Anthem’s British Isles sailings feature calls to Liverpool, Belfast and Kirkwall and Glasgow. All adults must be fully vaccinated and all passengers must provide a negative Covid test result before boarding.

Anthem’s extended season opened for bookings on Wednesday (4 August).

Ben Bouldin, Royal’s vice-president EMEA, said the line was “thrilled” with the response to its UK programme since restarting, with cruises achieving “peak guest satisfaction levels”.

“We welcome the recent update from the UK government, which lifted advice against international cruise travel. While this marks a positive step forward in the global return of cruise, there are still complexities to navigate when calling at multiple European ports of call from the UK,” he added.

“This, coupled with the popularity of our British Isles sailings to date, has led to our decision to extend our sailings around the British Isles, and I’m delighted to welcome international guests to experience these itineraries, starting in September.”

Royal Caribbean: Cash Flow Positive in Six Months

Independence of the seas photo credit Dave Jones 

The Royal Caribbean Group expects to be cash-flow positive in about six months, Jason Liberty, senior vice president and CFO, said on the company’s Q2 earnings call.

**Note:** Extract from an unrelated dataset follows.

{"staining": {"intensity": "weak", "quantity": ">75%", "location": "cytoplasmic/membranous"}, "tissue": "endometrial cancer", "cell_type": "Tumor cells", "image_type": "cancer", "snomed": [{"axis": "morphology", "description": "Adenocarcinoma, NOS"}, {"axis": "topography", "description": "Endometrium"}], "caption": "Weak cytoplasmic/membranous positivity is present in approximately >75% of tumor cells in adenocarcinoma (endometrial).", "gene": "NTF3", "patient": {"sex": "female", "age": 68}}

Liberty noted that the third and fourth quarters of this year will continue to be “painful” and cautioned that 2022 will not be a normal year although trends to normalcy should be picking up during the year.

Going from four ships in service at the end of April, the group now has 29 out of 68 ships sailing and will introduce seven more this month.

By the end of the year, Liberty said, 85 per cent of the Royal Caribbean fleet should be sailing.

As for the newbuilds, Liberty said they will be introduced on 10-month delays from when they originally were expected to enter service.

Richard Fain, chairman and CEO, noted how Royal Caribbean is focused on operating their cruises safely and safer than other vacation alternatives, while still exceeding pre-pandemic guest expectations, and doing so in a fiscally prudent manner.

He underscored that their safety protocols are working and that the ships allow them to control the environment to an unusual extent: 100 per cent of the crew is vaccinated, and in July, 92 per cent of the passengers were vaccinated.

“We have had people test positive, but since people around them have been vaccinated, it means these have been isolated cases,” Fain said. “The vaccines are the ultimate weapon and they work.

“In light of the Delta variant, we have strengthened our protocols further.

“Cruises have become the example of how best to deal with COVID-19,” Fain added.